**Required action**
Range to output from the entries below: the line containing "2015-12-03: 2650 -> 2513" through the line containing "Temeljni kapital: 6000000 -> 0". Set it down exactly, ends included, nothing else.

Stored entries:
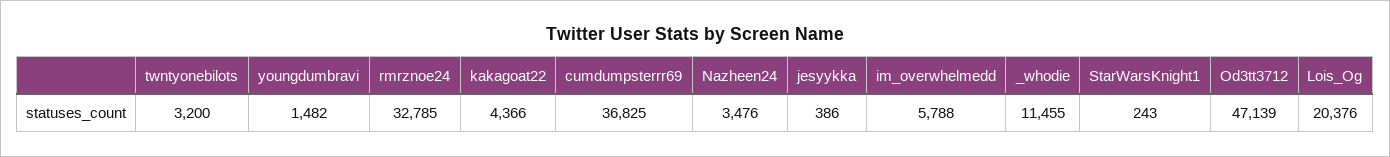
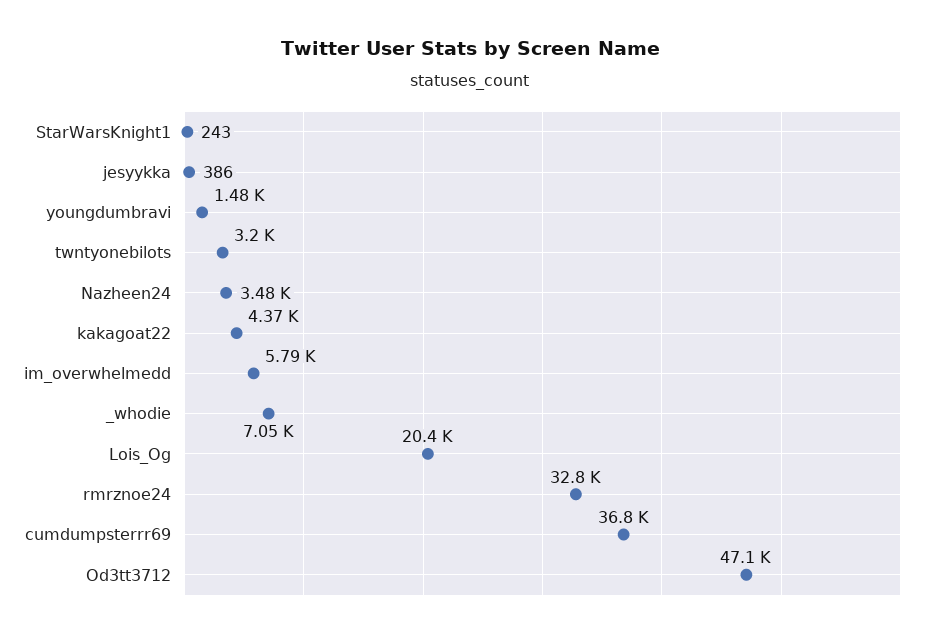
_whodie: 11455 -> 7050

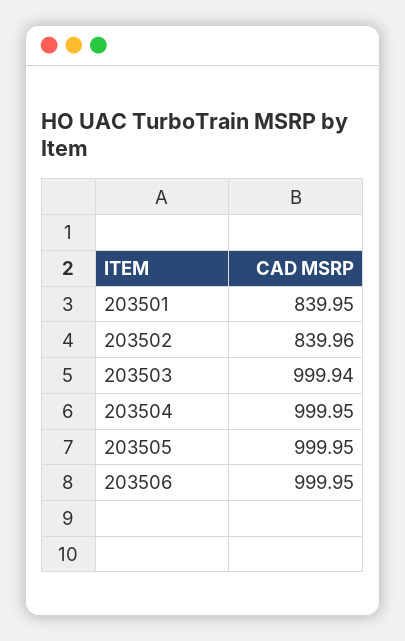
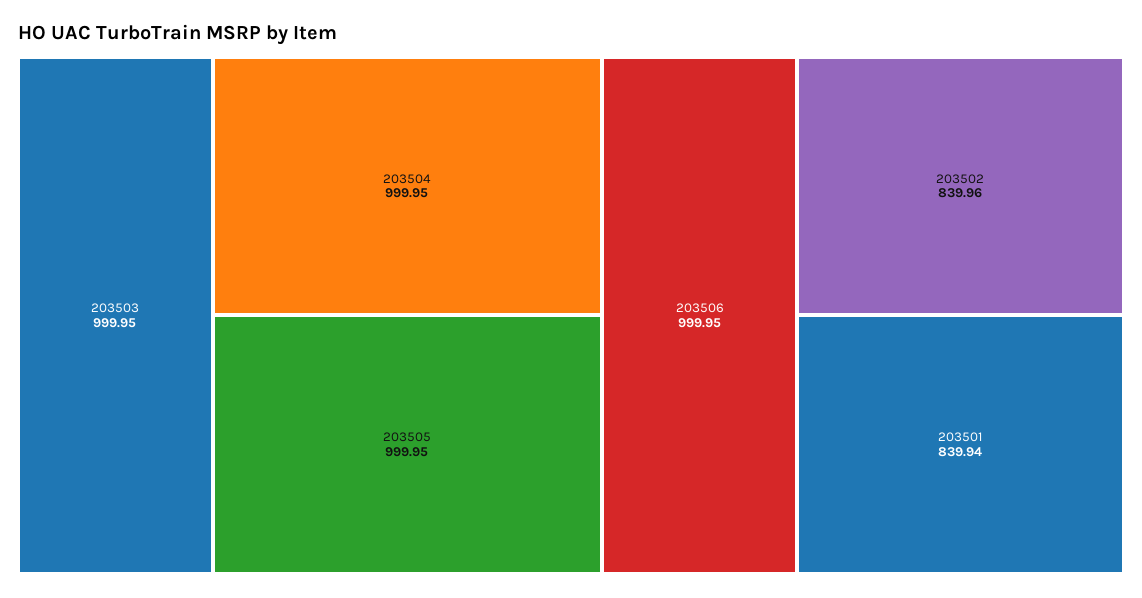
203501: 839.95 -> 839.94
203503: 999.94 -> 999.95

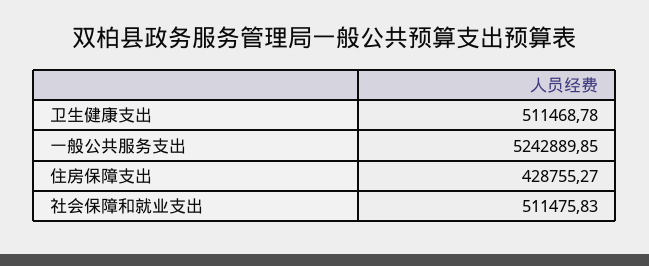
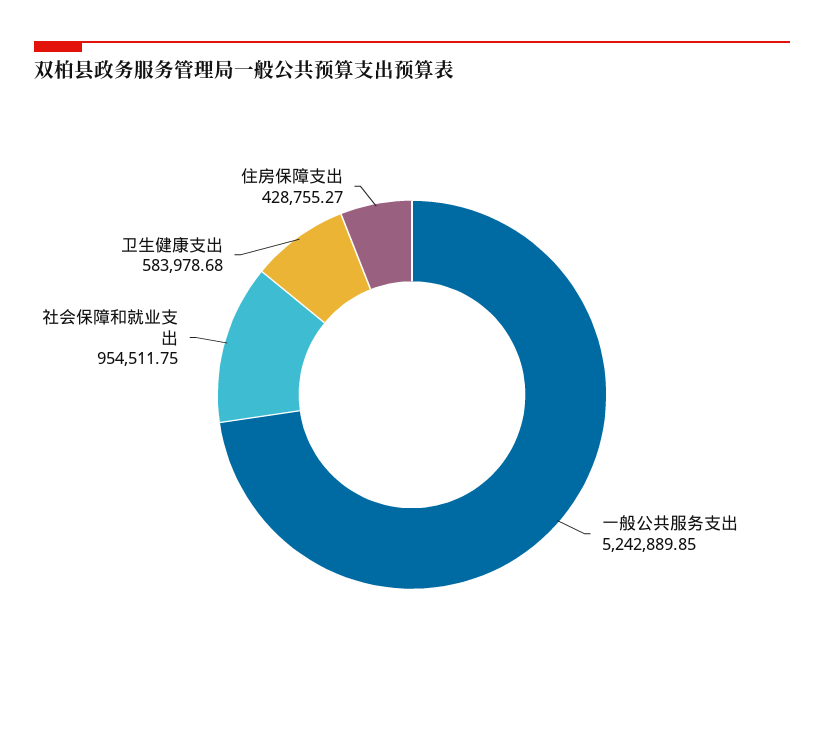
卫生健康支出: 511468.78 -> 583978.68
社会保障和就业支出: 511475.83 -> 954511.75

==

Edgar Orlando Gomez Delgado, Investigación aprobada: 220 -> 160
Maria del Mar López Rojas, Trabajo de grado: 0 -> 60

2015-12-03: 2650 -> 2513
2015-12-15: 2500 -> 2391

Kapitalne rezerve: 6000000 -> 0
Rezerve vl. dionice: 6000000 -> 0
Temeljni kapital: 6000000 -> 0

**Final answer**
2015-12-03: 2650 -> 2513
2015-12-15: 2500 -> 2391

Kapitalne rezerve: 6000000 -> 0
Rezerve vl. dionice: 6000000 -> 0
Temeljni kapital: 6000000 -> 0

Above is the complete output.